- Born: 11 October 1948 Zahlé, Lebanon
- Died: 10 October 2015 (aged 66)
- Education: American University of Beirut
- Occupations: Politician, MP
- Political party: Popular Bloc
- Spouse: Myriam Gebran Tawk
- Children: Joseph Gebran
- Parent(s): Joseph Skaff Helena Nilacos

= Elias Skaff =

Lebanese politician

Elias Joseph Tohme "Elie" Skaff (الياس سكاف; born 11 October 1948 – 10 October 2015) was a Lebanese politician and leader of the Popular Bloc.

==Early years and education==
Elias Skaff was born in Zahlé, Lebanon on 11 October 1948. He is the son of the leader and ex-minister Joseph Tohme Skaff. His mother is Helena Nilacos who is of the Greek nationality.
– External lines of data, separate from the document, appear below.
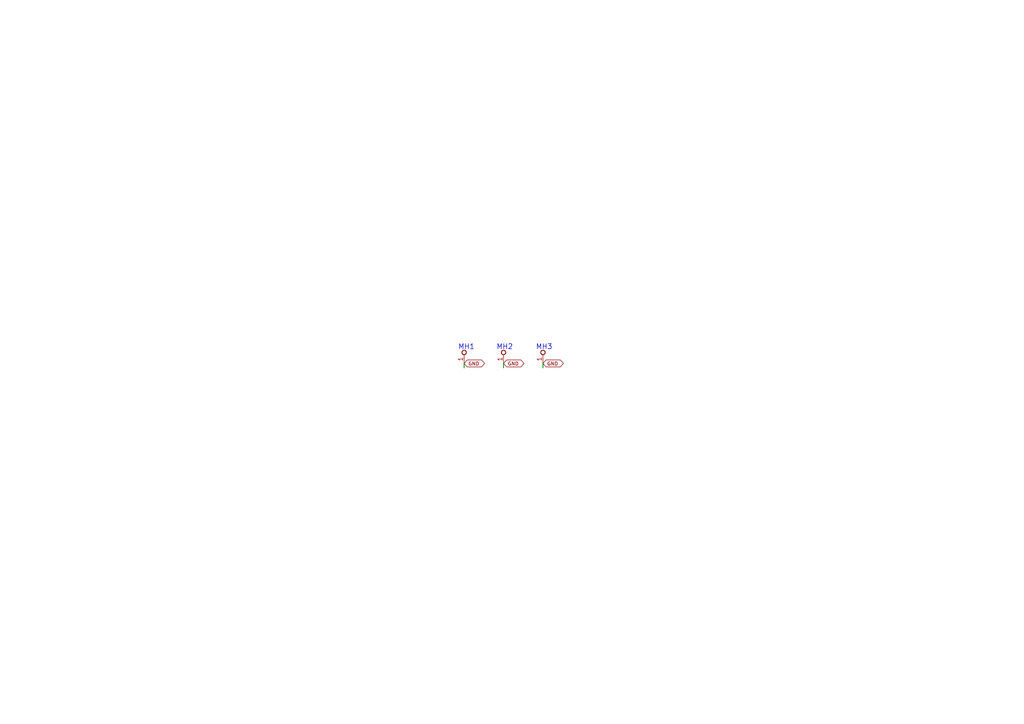
<source format=kicad_sch>
(kicad_sch
	(version 20231120)
	(generator "eeschema")
	(generator_version "8.0")
	(uuid "0f5e626c-f39b-48d5-89a3-7c1a1e478343")
	(paper "A4")
	
	(wire
		(pts
			(xy 157.48 105.41) (xy 157.48 106.68)
		)
		(stroke
			(width 0.25)
			(type solid)
		)
		(uuid "2514768b-77d5-4c28-94bb-765ed90a11f1")
	)
	(wire
		(pts
			(xy 146.05 105.41) (xy 146.05 106.68)
		)
		(stroke
			(width 0.25)
			(type solid)
		)
		(uuid "4f72ca2d-43c9-4b1b-9e2e-deb955b63d20")
	)
	(wire
		(pts
			(xy 134.62 105.41) (xy 134.62 106.68)
		)
		(stroke
			(width 0.25)
			(type solid)
		)
		(uuid "e8173ef3-cb3d-4549-9cf4-07fe0d1d17b0")
	)
	(text "MH1"
		(exclude_from_sim no)
		(at 132.873 101.6 0)
		(effects
			(font
				(size 1.48 1.48)
			)
			(justify left bottom)
		)
		(uuid "37ca405a-956c-4819-8bc1-cc1d2e371fa0")
	)
	(text "MH3"
		(exclude_from_sim no)
		(at 155.406 101.6 0)
		(effects
			(font
				(size 1.48 1.48)
			)
			(justify left bottom)
		)
		(uuid "5373d67b-e4fa-467f-8763-9cf47e5c0059")
	)
	(text "MH2"
		(exclude_from_sim no)
		(at 143.976 101.6 0)
		(effects
			(font
				(size 1.48 1.48)
			)
			(justify left bottom)
		)
		(uuid "cccbd439-b634-4eb9-bc8d-83bd697acac8")
	)
	(global_label "GND"
		(shape bidirectional)
		(at 134.62 105.41 0)
		(fields_autoplaced yes)
		(effects
			(font
				(size 1.016 1.016)
			)
			(justify left)
		)
		(uuid "252662fc-b293-4fc6-a7a3-57472675201d")
		(property "Intersheetrefs" "${INTERSHEET_REFS}"
			(at 140.9933 105.41 0)
			(effects
				(font
					(size 1.27 1.27)
				)
				(justify left)
				(hide yes)
			)
		)
	)
	(global_label "GND"
		(shape bidirectional)
		(at 157.48 105.41 0)
		(fields_autoplaced yes)
		(effects
			(font
				(size 1.016 1.016)
			)
			(justify left)
		)
		(uuid "3191a600-a008-4fb3-ba39-be1ef08564c9")
		(property "Intersheetrefs" "${INTERSHEET_REFS}"
			(at 163.8533 105.41 0)
			(effects
				(font
					(size 1.27 1.27)
				)
				(justify left)
				(hide yes)
			)
		)
	)
	(global_label "GND"
		(shape bidirectional)
		(at 146.05 105.41 0)
		(fields_autoplaced yes)
		(effects
			(font
				(size 1.016 1.016)
			)
			(justify left)
		)
		(uuid "a9fc4c60-09a0-4c78-9697-2591d4e35cec")
		(property "Intersheetrefs" "${INTERSHEET_REFS}"
			(at 152.4233 105.41 0)
			(effects
				(font
					(size 1.27 1.27)
				)
				(justify left)
				(hide yes)
			)
		)
	)
	(symbol
		(lib_id "Clock Controller-eagle-import:M2.5_MTGP540H285")
		(at 134.62 102.235 0)
		(unit 1)
		(exclude_from_sim no)
		(in_bom yes)
		(on_board yes)
		(dnp no)
		(uuid "07aafa4d-f44b-4e77-8c76-9e1994a683c4")
		(property "Reference" "MH1"
			(at 134.62 102.235 0)
			(effects
				(font
					(size 1.27 1.27)
				)
				(hide yes)
			)
		)
		(property "Value" "M2.5_MTGP540H285"
			(at 134.62 102.235 0)
			(effects
				(font
					(size 1.27 1.27)
				)
				(hide yes)
			)
		)
		(property "Footprint" "Clock Controller:M2.5_MTGP540H285"
			(at 134.62 102.235 0)
			(effects
				(font
					(size 1.27 1.27)
				)
				(hide yes)
			)
		)
		(property "Datasheet" ""
			(at 134.62 102.235 0)
			(effects
				(font
					(size 1.27 1.27)
				)
				(hide yes)
			)
		)
		(property "Description" ""
			(at 134.62 102.235 0)
			(effects
				(font
					(size 1.27 1.27)
				)
				(hide yes)
			)
		)
		(pin "1"
			(uuid "035635cf-7f34-49ac-b692-e87b05431236")
		)
		(instances
			(project ""
				(path "/de4049ea-1674-4dcc-86d3-bb1be3dcf2e7/70fc2848-2605-4874-bf04-b4bbdf7c1213"
					(reference "MH1")
					(unit 1)
				)
			)
		)
	)
	(symbol
		(lib_id "Clock Controller-eagle-import:M2.5_MTGP540H285")
		(at 157.48 102.235 0)
		(unit 1)
		(exclude_from_sim no)
		(in_bom yes)
		(on_board yes)
		(dnp no)
		(uuid "7a32e97f-b062-4975-8152-78a559b7a7b2")
		(property "Reference" "MH3"
			(at 157.48 102.235 0)
			(effects
				(font
					(size 1.27 1.27)
				)
				(hide yes)
			)
		)
		(property "Value" "M2.5_MTGP540H285"
			(at 157.48 102.235 0)
			(effects
				(font
					(size 1.27 1.27)
				)
				(hide yes)
			)
		)
		(property "Footprint" "Clock Controller:M2.5_MTGP540H285"
			(at 157.48 102.235 0)
			(effects
				(font
					(size 1.27 1.27)
				)
				(hide yes)
			)
		)
		(property "Datasheet" ""
			(at 157.48 102.235 0)
			(effects
				(font
					(size 1.27 1.27)
				)
				(hide yes)
			)
		)
		(property "Description" ""
			(at 157.48 102.235 0)
			(effects
				(font
					(size 1.27 1.27)
				)
				(hide yes)
			)
		)
		(pin "1"
			(uuid "d7825b3b-db95-40cf-8e98-8f82f9f7e84f")
		)
		(instances
			(project ""
				(path "/de4049ea-1674-4dcc-86d3-bb1be3dcf2e7/70fc2848-2605-4874-bf04-b4bbdf7c1213"
					(reference "MH3")
					(unit 1)
				)
			)
		)
	)
	(symbol
		(lib_id "Clock Controller-eagle-import:M2.5_MTGP540H285")
		(at 146.05 102.235 0)
		(unit 1)
		(exclude_from_sim no)
		(in_bom yes)
		(on_board yes)
		(dnp no)
		(uuid "87f51faa-57eb-4149-9554-41e59cf17675")
		(property "Reference" "MH2"
			(at 146.05 102.235 0)
			(effects
				(font
					(size 1.27 1.27)
				)
				(hide yes)
			)
		)
		(property "Value" "M2.5_MTGP540H285"
			(at 146.05 102.235 0)
			(effects
				(font
					(size 1.27 1.27)
				)
				(hide yes)
			)
		)
		(property "Footprint" "Clock Controller:M2.5_MTGP540H285"
			(at 146.05 102.235 0)
			(effects
				(font
					(size 1.27 1.27)
				)
				(hide yes)
			)
		)
		(property "Datasheet" ""
			(at 146.05 102.235 0)
			(effects
				(font
					(size 1.27 1.27)
				)
				(hide yes)
			)
		)
		(property "Description" ""
			(at 146.05 102.235 0)
			(effects
				(font
					(size 1.27 1.27)
				)
				(hide yes)
			)
		)
		(pin "1"
			(uuid "20f71ed0-c0d0-4823-b4cd-7cf283148a8f")
		)
		(instances
			(project ""
				(path "/de4049ea-1674-4dcc-86d3-bb1be3dcf2e7/70fc2848-2605-4874-bf04-b4bbdf7c1213"
					(reference "MH2")
					(unit 1)
				)
			)
		)
	)
)

</source>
Elias Skaff received elementary education in Zahle and then in New Zealand. In 1965, he attended the Evangelical School in Zahle and then the International School of Choueifat – Lebanon. He graduated with a bachelor's degree in Agricultural Engineering from the American University of Beirut in 1975.

==Political career==
Skaff was elected to the Lebanese parliament in 1992 as head of the Popular Bloc list as well as in 1996, 2000 and 2005. He was appointed minister of industry in 2003 in the government of Rafic Hariri. Then he served as the minister of agriculture in 2004 and 2005 in the Omar Karami government. He also participated in the sessions of National Dialogue in his capacity as head of the parliamentary Popular Bloc in 2006. In July 2008, Skaff was appointed agriculture minister to the cabinet of then prime minister Fouad Siniora. Skaff lost his parliamentary seat in 2009 elections.

==Personal life==
Elias Skaff was married to Myriam Gebran Tawk and has two children: Joseph and Gebran. Elias Skaff reestablished the political newspaper Al Asr (in Arabic العصر) in 2000.